脳内と躰が生成する情報量に比べたら発話された情報量はほんのわずかだ。顔貌と微量の発話情報から先生の思考と感情を推察する。以前、何かの本で「観察とはあなた方が思う観察ではない」みたいな文章を読んだ。確か、自然科学の先生だったはず。顔貌を観察していない。あわよくば推察、たいていは錯覚と幻想。

先生が脳内で生成する映像や言語を言葉や身振りの表現手段で遂行する前段階、それは沈黙、沈黙を観察しなければならない。沈黙を観察して無限の可能性から一つの感じる仕方を自分は選択する。自分ができるたった一つの努力は選択の精度の向上だ。感じる仕方を選択する自分を信じて疑う。

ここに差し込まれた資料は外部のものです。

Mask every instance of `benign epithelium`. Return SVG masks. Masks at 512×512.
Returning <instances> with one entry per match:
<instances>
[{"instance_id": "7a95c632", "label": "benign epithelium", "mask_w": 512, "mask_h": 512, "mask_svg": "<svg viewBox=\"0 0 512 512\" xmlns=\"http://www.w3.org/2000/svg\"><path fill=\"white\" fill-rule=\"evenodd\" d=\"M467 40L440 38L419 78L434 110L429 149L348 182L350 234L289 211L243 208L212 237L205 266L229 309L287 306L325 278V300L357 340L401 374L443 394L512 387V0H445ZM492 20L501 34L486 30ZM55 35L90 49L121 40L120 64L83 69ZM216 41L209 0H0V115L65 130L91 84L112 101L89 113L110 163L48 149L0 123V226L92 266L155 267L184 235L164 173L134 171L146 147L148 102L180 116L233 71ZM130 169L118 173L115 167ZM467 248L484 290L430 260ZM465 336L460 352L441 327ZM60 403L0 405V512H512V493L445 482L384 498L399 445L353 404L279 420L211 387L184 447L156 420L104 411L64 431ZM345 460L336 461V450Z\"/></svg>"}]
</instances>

言葉が伝える事象は沈黙の後に発生する。その事象は意味の解釈だ。解釈は無限じゃない。無限じゃないから解釈と感受の差異を浮き彫りにして、ああ、”して”じゃない、解釈を徹底的に伝達して、自分と他者は違うと発見できる。大まかな”仕方”は似通っていても微細な点は異なる。その微細な点をとことん描き出す。微細な点の差異を発見でき、やっぱり違うな、と認識できる。認識できたら自分は先生を理解したと思う。

『日経サイエンス 2010年 06月号 [雑誌]』 日本経済新聞出版社 によると、網膜に届く情報は100億ビット/秒、網膜から送出されるのは600万ビット/秒、一次視覚野に到達するのは1万ビット/秒、高次視覚野が知覚を生成する段階での情報は100ビット/秒。

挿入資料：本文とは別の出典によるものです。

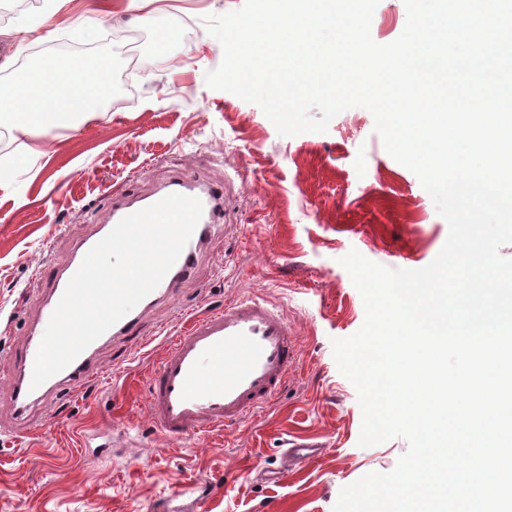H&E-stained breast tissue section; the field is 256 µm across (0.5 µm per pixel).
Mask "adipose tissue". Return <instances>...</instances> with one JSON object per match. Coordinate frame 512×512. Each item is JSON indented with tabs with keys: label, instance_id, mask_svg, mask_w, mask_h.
I'll list each match as a JSON object with an SVG mask.
<instances>
[{
	"label": "adipose tissue",
	"instance_id": "1",
	"mask_svg": "<svg viewBox=\"0 0 512 512\" xmlns=\"http://www.w3.org/2000/svg\"><path fill=\"white\" fill-rule=\"evenodd\" d=\"M111 77L103 55L46 57L18 81L0 82V124L39 137L64 118L79 124L99 118Z\"/></svg>",
	"mask_w": 512,
	"mask_h": 512
}]
</instances>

まさか、わずか100ビット/秒の情報量からヒトは複雑な心象を生産しているとは考えにくい、と論文は書いてあった。

ブログを書くと体感。F先生との対話、2時間30分の時空は、網膜へ天文学的なビット数を届ける。高次視覚野が知覚を生成する情報は、わずかであったとしても、ブログで表現できる描写はさらに削られる。世界を切り取る。

自分の心に残った残像、長期記憶へ蓄えられた言葉、目に焼き付いた顔貌、これらを統合して、音節文字と表語文字を使って時系列に並べる。でも、並べた文字が描く映像と自分が脳内で生成する映像が絶対異なる。それが自分をさらにブログへ向かわせる。いつか完璧な一致を記述できると妄想して。